* [Source extract]:

::::::::

Philadelphia made the splash many were waiting for on Sunday by signing Jake Arrieta to a three-year, $75 million deal. While it still is a whole lot of money per year, it isn’t the same sort of commitment that Arrieta and his agents were looking for earlier this offseason.
The Cubs originally offered Arrieta the same money they gave Yu Darvish. Arrieta thought he would be able to do better than that, but seeing how this offseason went, teams don’t want to get into any long-term commitments with older free agents anymore.
On the Phillies’ end of the deal, this is a great move. Seeing as they only locked down the ace for three years, they don’t think they are very far off. With the Marlins and Braves hanging out in the cellar of the NL East, things are looking bright for Philly.
Let’s not get ahead of ourselves though. This team won’t be making the postseason this year.
Spring training hype
Can Jake Arrieta rebound in 2018 after a disappointing 2017? (Photo by Jonathan Daniel/Getty Images)
As baseball fans, it is hard not to get excited about your team come March. We have been without baseball since October, and now with all the new moves that have been made, there is all sorts of hype around many teams. The issue with this time of year is that many begin to live in a fantasy world with how things may play out.
Going into Opening Day with a positive mindset is always great, but a lot of that positivity centers around the idea that every player under 32 will progress since they have another year under their built. Many players will improve, but some will regress and maybe not have as good of a year as they did in 2017.
The Phillies are certainly a team that looks like it has a whole lot of possibilities right now. Rhys Hoskins proved his worth last year, and now the Phillies have brought in Carlos Santana and Arrieta on very large deals on a per-year basis. The fact of the matter though is that these two guys are not enough to make that leap the Phillies need.
Arrieta is an ace of course, and Aaron Nola is going to be an excellent second starter to back him up. However, lets not forget that the Phillies finished dead last in the NL East with just 66 wins. With a lot of the excitement built around Hoskins, Arrieta and Santana, it is easy to think they add that much value. Are they worth 25 wins between the three of them? Absolutely not.
Yes, many of the young Phillies’ up-and-coming prospects will arrive and improve things, but remember who their most direct competition is.

::::::::

* [Extracted data]:
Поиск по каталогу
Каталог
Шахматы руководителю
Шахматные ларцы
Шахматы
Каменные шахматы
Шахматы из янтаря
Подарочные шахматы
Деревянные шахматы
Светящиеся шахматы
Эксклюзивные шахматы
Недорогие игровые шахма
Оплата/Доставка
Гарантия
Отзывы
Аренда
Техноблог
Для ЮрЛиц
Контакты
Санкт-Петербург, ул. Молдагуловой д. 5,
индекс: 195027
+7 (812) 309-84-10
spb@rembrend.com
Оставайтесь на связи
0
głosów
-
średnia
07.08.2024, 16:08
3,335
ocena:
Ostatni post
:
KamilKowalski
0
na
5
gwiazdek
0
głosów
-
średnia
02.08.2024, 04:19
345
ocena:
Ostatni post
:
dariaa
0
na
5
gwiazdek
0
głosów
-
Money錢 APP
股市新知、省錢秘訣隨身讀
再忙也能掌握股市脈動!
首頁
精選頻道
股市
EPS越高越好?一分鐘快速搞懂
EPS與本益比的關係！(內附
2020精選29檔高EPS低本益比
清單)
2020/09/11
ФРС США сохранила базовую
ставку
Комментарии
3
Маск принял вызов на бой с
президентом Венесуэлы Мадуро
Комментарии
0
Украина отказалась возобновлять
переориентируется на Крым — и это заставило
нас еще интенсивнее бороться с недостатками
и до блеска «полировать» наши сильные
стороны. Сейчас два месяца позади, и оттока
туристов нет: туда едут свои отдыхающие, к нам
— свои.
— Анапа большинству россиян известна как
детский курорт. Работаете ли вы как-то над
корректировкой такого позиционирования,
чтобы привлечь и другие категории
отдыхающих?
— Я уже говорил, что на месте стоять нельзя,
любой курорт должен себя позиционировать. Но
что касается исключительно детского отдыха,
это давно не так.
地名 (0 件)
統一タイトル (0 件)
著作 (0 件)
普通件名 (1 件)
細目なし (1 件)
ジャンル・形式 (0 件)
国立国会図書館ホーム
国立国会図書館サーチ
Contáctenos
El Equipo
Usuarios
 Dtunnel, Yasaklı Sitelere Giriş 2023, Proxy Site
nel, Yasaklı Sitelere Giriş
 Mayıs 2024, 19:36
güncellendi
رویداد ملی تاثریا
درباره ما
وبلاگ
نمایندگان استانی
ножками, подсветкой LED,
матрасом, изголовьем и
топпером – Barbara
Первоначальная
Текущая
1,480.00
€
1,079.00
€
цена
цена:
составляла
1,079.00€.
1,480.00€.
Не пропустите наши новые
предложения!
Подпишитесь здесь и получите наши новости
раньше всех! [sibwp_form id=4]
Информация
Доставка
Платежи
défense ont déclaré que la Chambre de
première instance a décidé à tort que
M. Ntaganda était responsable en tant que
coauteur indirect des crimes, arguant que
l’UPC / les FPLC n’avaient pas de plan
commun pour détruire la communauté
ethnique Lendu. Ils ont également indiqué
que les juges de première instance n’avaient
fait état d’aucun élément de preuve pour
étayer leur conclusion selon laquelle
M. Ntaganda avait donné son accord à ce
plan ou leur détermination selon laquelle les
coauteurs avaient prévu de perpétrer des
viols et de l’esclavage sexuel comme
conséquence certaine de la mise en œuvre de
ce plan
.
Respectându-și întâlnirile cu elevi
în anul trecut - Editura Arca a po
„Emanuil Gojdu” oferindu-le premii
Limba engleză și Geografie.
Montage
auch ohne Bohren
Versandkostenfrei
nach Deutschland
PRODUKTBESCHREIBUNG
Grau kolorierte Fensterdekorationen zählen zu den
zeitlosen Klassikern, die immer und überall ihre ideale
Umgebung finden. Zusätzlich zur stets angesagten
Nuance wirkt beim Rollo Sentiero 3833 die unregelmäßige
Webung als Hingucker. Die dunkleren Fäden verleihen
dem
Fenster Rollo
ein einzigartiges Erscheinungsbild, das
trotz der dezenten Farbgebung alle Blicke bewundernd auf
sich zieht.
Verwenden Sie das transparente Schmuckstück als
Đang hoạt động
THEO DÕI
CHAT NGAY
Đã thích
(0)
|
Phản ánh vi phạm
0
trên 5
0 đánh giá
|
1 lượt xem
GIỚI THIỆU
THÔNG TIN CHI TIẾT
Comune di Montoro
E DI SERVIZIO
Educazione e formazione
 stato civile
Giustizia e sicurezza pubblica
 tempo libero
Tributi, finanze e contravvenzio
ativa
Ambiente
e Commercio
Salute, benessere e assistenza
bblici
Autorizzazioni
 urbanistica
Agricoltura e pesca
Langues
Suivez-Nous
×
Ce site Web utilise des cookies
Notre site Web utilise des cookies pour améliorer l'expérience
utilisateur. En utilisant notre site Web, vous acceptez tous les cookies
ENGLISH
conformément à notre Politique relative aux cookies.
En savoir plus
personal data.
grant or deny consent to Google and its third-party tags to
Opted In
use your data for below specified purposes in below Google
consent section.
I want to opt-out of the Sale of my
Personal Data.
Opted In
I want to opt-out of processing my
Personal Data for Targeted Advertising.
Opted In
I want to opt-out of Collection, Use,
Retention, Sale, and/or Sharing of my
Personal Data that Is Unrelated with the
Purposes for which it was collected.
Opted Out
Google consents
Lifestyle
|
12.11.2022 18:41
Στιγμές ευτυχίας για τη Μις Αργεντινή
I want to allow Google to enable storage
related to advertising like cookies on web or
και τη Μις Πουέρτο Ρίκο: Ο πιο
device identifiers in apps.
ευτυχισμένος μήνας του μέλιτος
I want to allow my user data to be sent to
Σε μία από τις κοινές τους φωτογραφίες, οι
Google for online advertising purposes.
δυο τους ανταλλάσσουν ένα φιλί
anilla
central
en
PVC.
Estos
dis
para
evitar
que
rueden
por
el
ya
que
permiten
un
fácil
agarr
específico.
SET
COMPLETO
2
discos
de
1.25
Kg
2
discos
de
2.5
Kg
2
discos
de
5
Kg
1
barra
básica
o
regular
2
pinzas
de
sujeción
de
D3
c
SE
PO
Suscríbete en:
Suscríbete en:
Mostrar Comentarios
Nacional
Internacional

::::::::

* [Tasks to complete]:
(a) From the article on the Phillies signing Jake Arrieta, reproduce the passage starting at "On the Phillies’" and ending at "Jonathan Daniel/Getty Images)".
(b) According to the Arrieta signing article, what were the length and dollar value of the deal Philadelphia gave Jake Arrieta?
(c) Carry the article about the Phillies' Arrieta signing forward from its last sentence.

* [Written responses]:
(a)
On the Phillies’ end of the deal, this is a great move. Seeing as they only locked down the ace for three years, they don’t think they are very far off. With the Marlins and Braves hanging out in the cellar of the NL East, things are looking bright for Philly.
Let’s not get ahead of ourselves though. This team won’t be making the postseason this year.
Spring training hype
Can Jake Arrieta rebound in 2018 after a disappointing 2017? (Photo by Jonathan Daniel/Getty Images)

(b) Three years and $75 million.

(c)
Harper and the Nats won’t allow the Phils to sneak up on them (Photo from Sports Illustrated)
The fact that the Phillies are in the same division as the Nationals basically eliminates them from having any chance at winning the division this year. The Nationals are still the Nationals. Despite the fact that they have still basically done nothing in the postseason, they still have been one of the very best regular season teams in baseball the past few years.
They still have Bryce Harper, Max Scherzer, Stephen Strasburg, Ryan Zimmerman and Daniel Murphy just to name a few guys. It would be safe to say the Phillies still aren’t even close to being in the same league as these Nats. This means that the Phillies competition is mainly going to come from other Wild Card contenders.
To name a few contenders for the NL Wild Card, there would be the Cubs, Brewers, Cardinals, Giants, Diamondbacks and Rockies. Heck, the Mets might even be in the thick of it. Do the additions of Arrieta and Santana really cut down the race that much compared to these teams? No, not at all.
It is worth seeing what the Phillies might accomplish in the next couple of years while some of their young prospects still come up. However, if most of the excitement of the team comes from a 32-year-old pitcher with a 3.53 ERA and 1.9 WAR, there shouldn’t be much to be excited about. Not to mention, Santana just hit a notch below .260 with 23 home runs in 2017.
The Phillies didn’t make enough moves to compete for a playoff spot. They did enough to get them out of last place in the East.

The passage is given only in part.